The method generate_candidates returns a set of candidates networks at each iteration. In our code, this set has two networks with different convolutions count. During the first iteration (0), we have a special case where n_conv = 0, so there are no convolutions.

In this example, we use 3 AdaNet iterations, this means that AdaNet will evaluate 3 sets with 2 subnetworks each.

head = tf.contrib.estimator.multi_class_head(10)
estimator = adanet.Estimator(
head=head,
subnetwork_generator=CNNGenerator(),
max_iteration_steps=max_iteration_steps,
evaluator=adanet.Evaluator(
input_fn=adanet_input_fn,
steps=None),
adanet_loss_decay=.99)

The head variable represents Softmax activation over the ensamble output.

After training this model our results showed an accuracy of about 41.56% and a loss of 1.79.

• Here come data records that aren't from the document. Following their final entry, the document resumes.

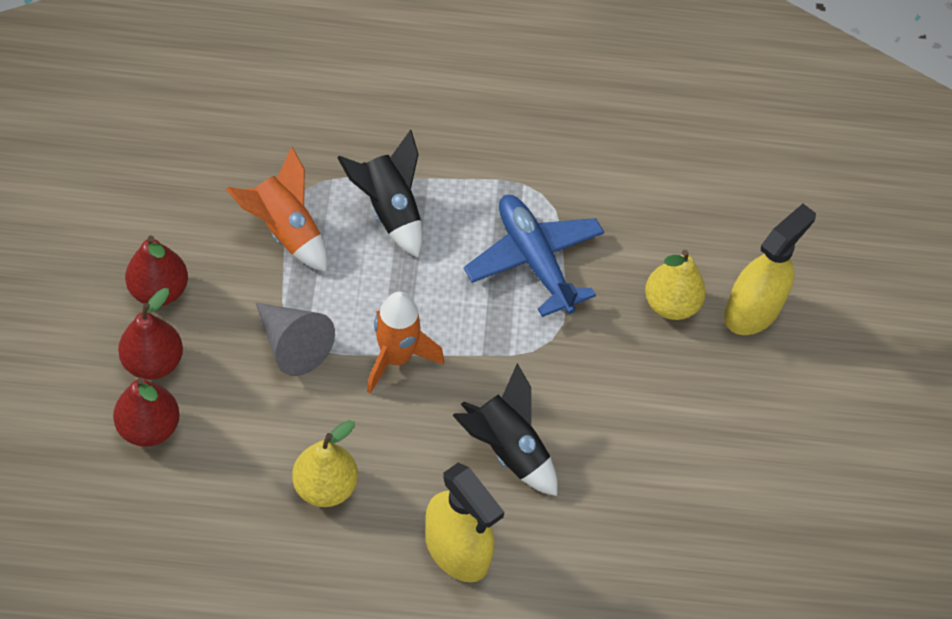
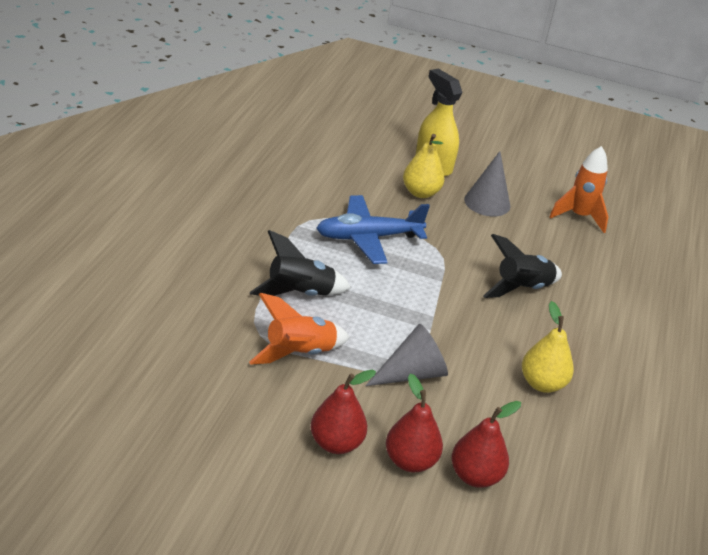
camera: 75 degrees left, 20 degrees down
(396, 358) = (436, 322): orange rocket -> orange rocket (579, 216)
(457, 550) = (597, 331): yellow spray bottle -> none
(692, 390) = (487, 202): none -> grey cone

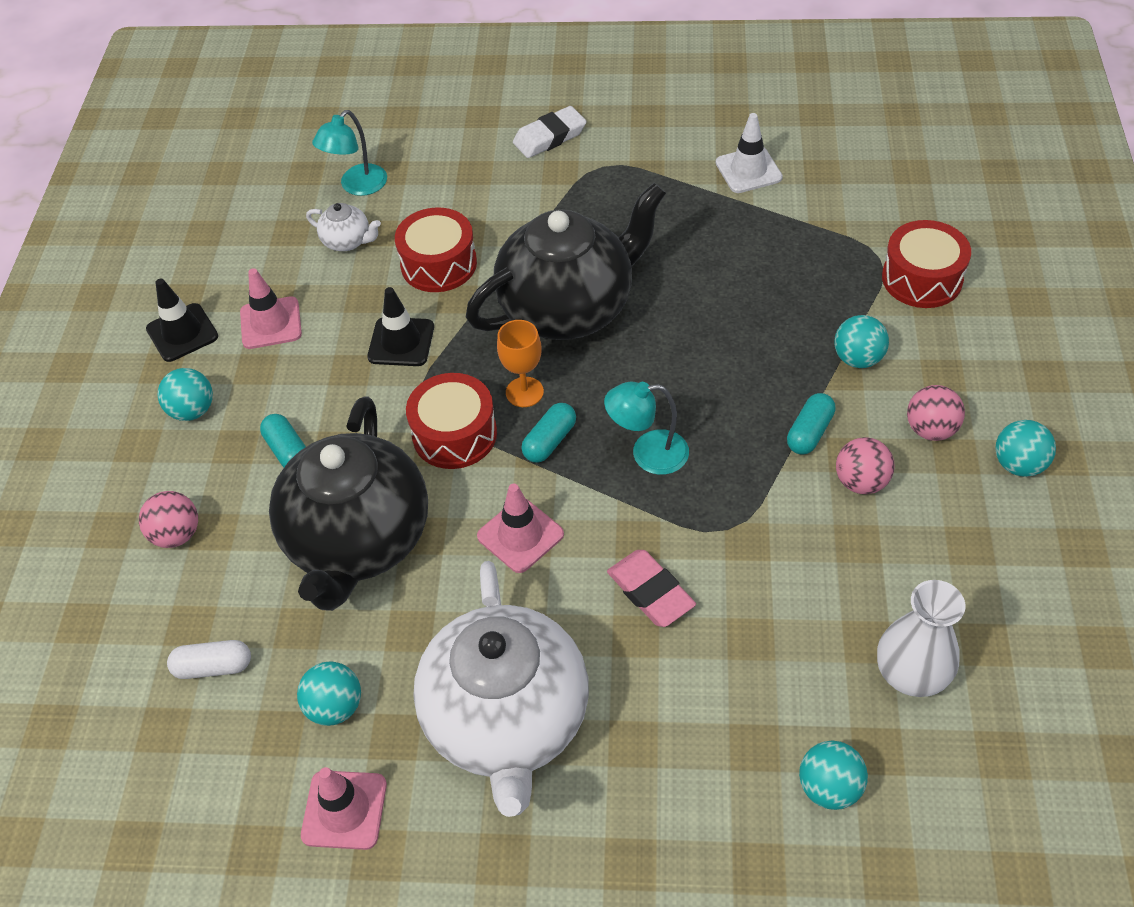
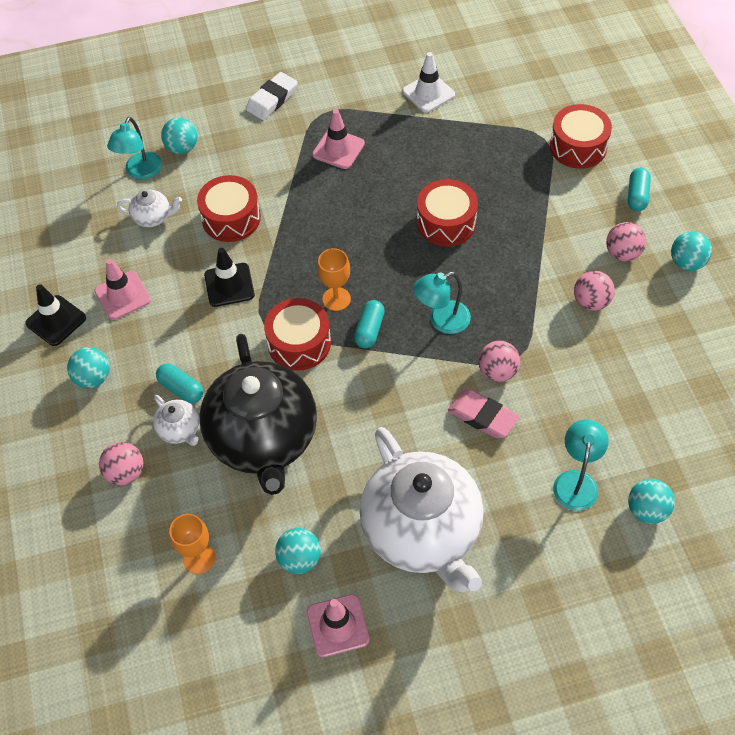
camera: 20 degrees left, 5 degrees up
(213, 667) = (199, 558): white capsule -> orange goblet
(263, 500) = (180, 430): none -> white teapot
(520, 535) = (377, 402): pink traffic cone -> pink traffic cone (338, 149)
(569, 308) = (342, 228): black teapot -> none
(695, 539) = (497, 372): none -> pink ball
(705, 332) = (446, 222): none -> red drum
(744, 716) = (576, 481): none -> turquoise lamp
(809, 432) = (544, 276): turquoise capsule -> turquoise capsule (637, 196)
(857, 358) = (557, 215): turquoise ball -> turquoise ball (182, 148)
(911, 674) = (670, 422): white vase -> none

results, _ = tf.estimator.train_and_evaluate(
estimator,
train_spec=tf.estimator.TrainSpec(
input_fn=train_input_fn,
max_steps=MAX_STEPS),
eval_spec=tf.estimator.EvalSpec(
input_fn=test_input_fn,
steps=None))
print("Accuracy:", results["accuracy"])
print("Loss:", results["average_loss"])
print(ensemble_architecture(results))

The final model is an ensemble of:

  • one network without convolutions;
  • two networks with one convolution each.

Conclusion

In this article, we have made a model using AdaNet framework. This model was able to improve the performance when compared with a simple CNN architecture. This framework is a good solution to look for non trivial models with less networks architecture knowledge .

A drawback of this solution is the interface with only Estimators API. This API is less intuitive than Keras, for example. But, since AdaNet is a new project, we may expect great development in its functionalities and interface.